Picken wir ein paar dieser «Todsünden» heraus. In Sachen Wollust sündigen die meisten Menschen fast wöchentlich. Sex vor oder ausserhalb der Ehe und zum Vergnügen gehört dazu. Auch Besuche im Bordell, Masturbation, Pornovideos usw.
Auch bei der Völlerei kämen viele von uns nicht gut weg. Für Gott muss unsere Esskultur ein Gräuel sein. Gourmets zelebrieren das Essen wie eine Ersatzreligion.
Amüsant ist auch, dass die Faulheit als Todsünde taxiert wird. Gott hat die Welt so eingerichtet, dass wir mit wenig Energieaufwand ein möglichst grosses Resultat erzielen. Heute müssten wir eher den Stress zu den Todsünden zählen, führt dieser doch immer häufiger zu Burnouts und Depressionen.
Weiter zum Zorn. Er ist ein lästiges Verhalten, das das Zusammenleben nicht angenehmer gestaltet. Doch er gehört zu den natürlichen Regungen, die manchmal eine Ventilfunktion erfüllen, damit wir nicht allzu aggressiv werden.
Bekannter als die sieben Todsünden sind die zehn Gebote, die auch heute noch zur DNA der christlichen Kirchen gehören.

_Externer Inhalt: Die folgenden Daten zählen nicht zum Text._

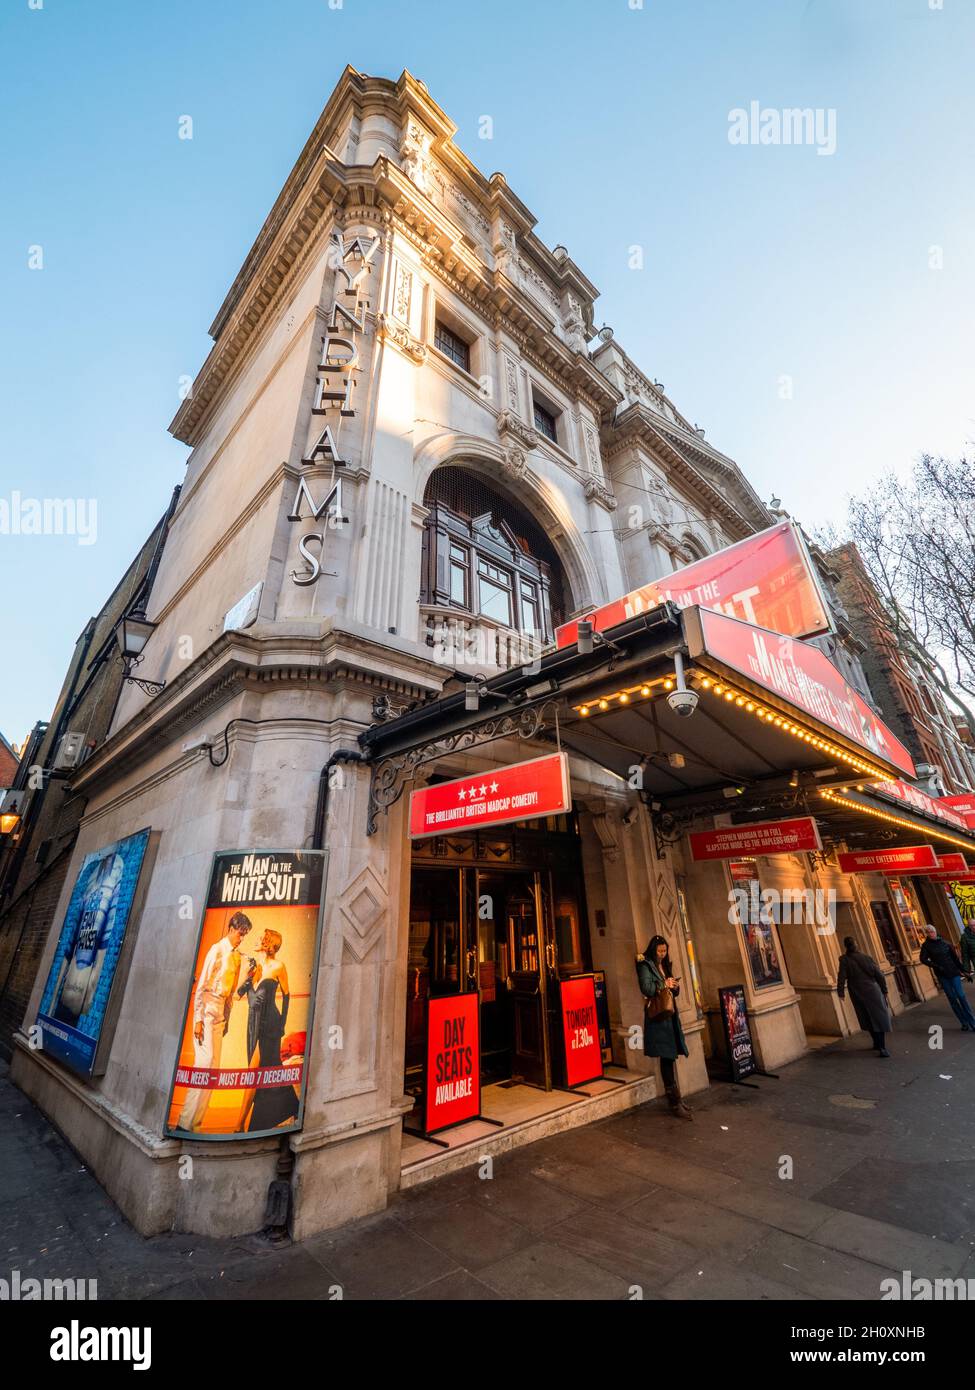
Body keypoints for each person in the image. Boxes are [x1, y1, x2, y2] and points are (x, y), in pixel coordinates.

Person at [176, 911, 252, 1132]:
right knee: (204, 1064)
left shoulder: (237, 956)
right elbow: (201, 987)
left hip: (219, 1015)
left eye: (244, 934)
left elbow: (230, 995)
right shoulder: (216, 950)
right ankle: (184, 1122)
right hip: (207, 1011)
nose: (242, 938)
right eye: (240, 933)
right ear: (231, 929)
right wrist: (198, 1019)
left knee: (213, 1070)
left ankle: (195, 1125)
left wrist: (227, 1019)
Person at [235, 928, 297, 1133]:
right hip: (253, 1023)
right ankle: (288, 1104)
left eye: (262, 938)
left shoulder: (279, 966)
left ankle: (239, 1124)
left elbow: (287, 995)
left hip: (270, 1024)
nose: (258, 939)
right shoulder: (254, 967)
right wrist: (248, 973)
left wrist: (282, 1024)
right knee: (269, 1070)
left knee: (253, 1073)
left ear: (269, 943)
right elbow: (239, 994)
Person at [636, 934, 691, 1120]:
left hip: (670, 1015)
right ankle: (674, 1102)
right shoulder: (644, 964)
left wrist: (674, 986)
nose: (662, 954)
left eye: (664, 951)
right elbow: (646, 988)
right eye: (659, 951)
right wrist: (663, 983)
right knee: (666, 1056)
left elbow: (672, 991)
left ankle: (677, 1099)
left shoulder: (665, 964)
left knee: (671, 1055)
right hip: (658, 1016)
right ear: (653, 949)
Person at [836, 935, 892, 1056]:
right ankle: (881, 1046)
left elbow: (841, 977)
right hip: (873, 990)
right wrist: (884, 990)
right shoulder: (867, 958)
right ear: (856, 945)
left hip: (857, 992)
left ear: (846, 946)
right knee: (878, 1018)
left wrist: (840, 992)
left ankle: (877, 1043)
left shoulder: (844, 960)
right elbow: (879, 976)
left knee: (867, 1017)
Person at [919, 924, 975, 1031]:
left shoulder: (946, 943)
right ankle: (964, 1022)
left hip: (954, 973)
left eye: (932, 931)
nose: (931, 934)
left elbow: (955, 959)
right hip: (942, 975)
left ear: (935, 932)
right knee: (953, 999)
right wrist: (935, 966)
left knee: (961, 996)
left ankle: (972, 1021)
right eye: (929, 932)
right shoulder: (926, 946)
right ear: (926, 934)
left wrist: (964, 972)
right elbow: (923, 959)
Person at [959, 918, 975, 982]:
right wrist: (966, 970)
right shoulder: (964, 937)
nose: (974, 927)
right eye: (972, 925)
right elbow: (965, 955)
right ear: (968, 926)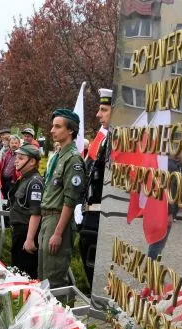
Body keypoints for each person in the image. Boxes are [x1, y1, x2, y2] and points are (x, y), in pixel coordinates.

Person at [38, 109, 85, 288]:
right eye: (53, 126)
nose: (52, 130)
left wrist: (58, 233)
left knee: (54, 279)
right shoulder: (58, 156)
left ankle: (63, 307)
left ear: (70, 130)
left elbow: (70, 200)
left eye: (58, 127)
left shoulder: (73, 159)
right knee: (43, 276)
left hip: (58, 219)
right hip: (47, 218)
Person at [79, 88, 112, 289]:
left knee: (99, 278)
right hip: (93, 215)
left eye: (104, 110)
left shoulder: (119, 143)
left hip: (103, 218)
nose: (98, 115)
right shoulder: (106, 139)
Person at [8, 144, 44, 278]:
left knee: (26, 275)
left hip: (26, 232)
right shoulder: (24, 179)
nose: (16, 161)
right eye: (16, 157)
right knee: (17, 272)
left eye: (21, 158)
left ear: (32, 161)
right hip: (19, 232)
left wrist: (29, 239)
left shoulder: (35, 182)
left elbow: (36, 213)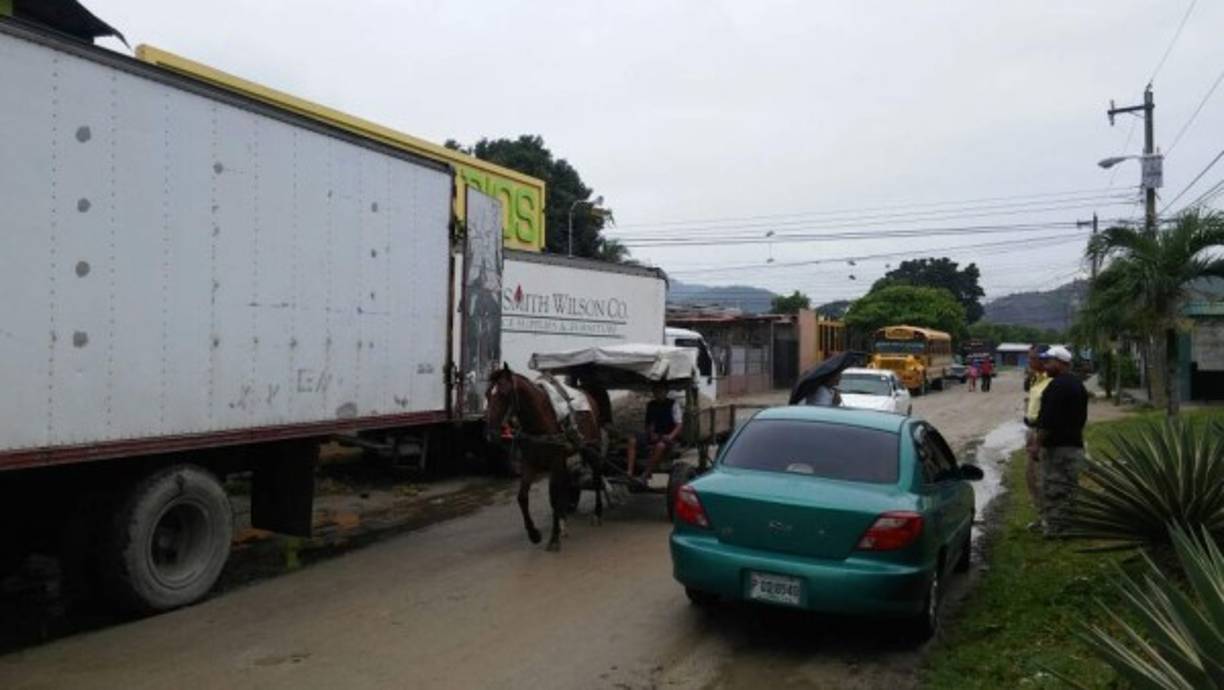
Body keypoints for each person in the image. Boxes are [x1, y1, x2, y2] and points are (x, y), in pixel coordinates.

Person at [1035, 345, 1088, 537]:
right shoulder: (1077, 384)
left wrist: (1037, 444)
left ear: (1061, 363)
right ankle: (1069, 526)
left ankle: (1057, 530)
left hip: (1058, 448)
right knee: (1070, 488)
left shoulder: (1057, 386)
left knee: (1054, 488)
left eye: (1048, 362)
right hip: (1074, 445)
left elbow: (1048, 421)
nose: (1045, 365)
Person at [626, 384, 683, 482]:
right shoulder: (651, 405)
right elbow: (649, 423)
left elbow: (679, 424)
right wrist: (651, 433)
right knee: (632, 440)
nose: (658, 394)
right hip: (655, 435)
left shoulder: (673, 404)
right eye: (656, 392)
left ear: (666, 392)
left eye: (661, 392)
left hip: (667, 436)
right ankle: (629, 472)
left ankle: (646, 474)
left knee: (660, 446)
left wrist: (670, 436)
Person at [1022, 345, 1051, 529]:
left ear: (1042, 359)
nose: (1029, 361)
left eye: (1032, 358)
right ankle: (1042, 516)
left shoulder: (1051, 381)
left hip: (1044, 432)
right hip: (1032, 430)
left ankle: (1051, 519)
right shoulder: (1036, 379)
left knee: (1044, 476)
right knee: (1031, 476)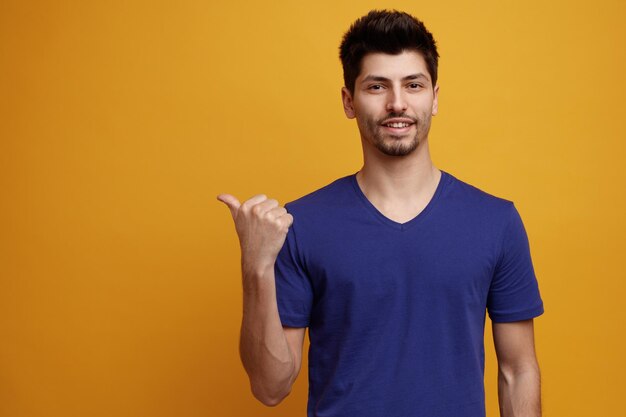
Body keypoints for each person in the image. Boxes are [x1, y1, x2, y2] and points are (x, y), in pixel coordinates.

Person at [217, 9, 544, 417]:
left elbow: (517, 371)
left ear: (435, 97)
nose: (397, 103)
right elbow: (270, 386)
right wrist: (255, 266)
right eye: (376, 86)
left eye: (413, 85)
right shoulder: (300, 226)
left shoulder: (496, 222)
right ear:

Sie enthalten zwar wirkliche «Todsünden» wie: «Du sollst nicht töten», aber auch seltsame Forderungen wie zum Beispiel: «Ich bin der Herr, dein Gott. Du sollst keine anderen Götter haben neben mir.»
In der Bibel heisst es dazu:
Ein weiteres Gebot lautet: «Du sollst den Namen des Herrn, deines Gottes, nicht missbrauchen.» Die Frage dabei: Gehört das Fluchen im Namen Gottes dazu?
Der Begriff der Sünde nach religiösem Verständnis gehört eigentlich abgeschafft. Psychologie, Soziologie, Pädagogik und Philosophie befassen sich wissenschaftlich mit dem Phänomen des Bösen, der Verbrechen, der Triebe und dem Hang zu den vielfältigen Übertretungen. Dabei geht es um Motive, Ursachen und Zusammenhänge.
Die Wissenschafter vermeiden konsequent, Fehlverhalten als Sünde zu bezeichnen und moralisch zu bewerten. Deshalb wäre es an der Zeit, dass auch Glaubensgemeinschaften ihre moralinsauren Sündenregister auf der Abfallhalde der Geschichte entsorgen würden.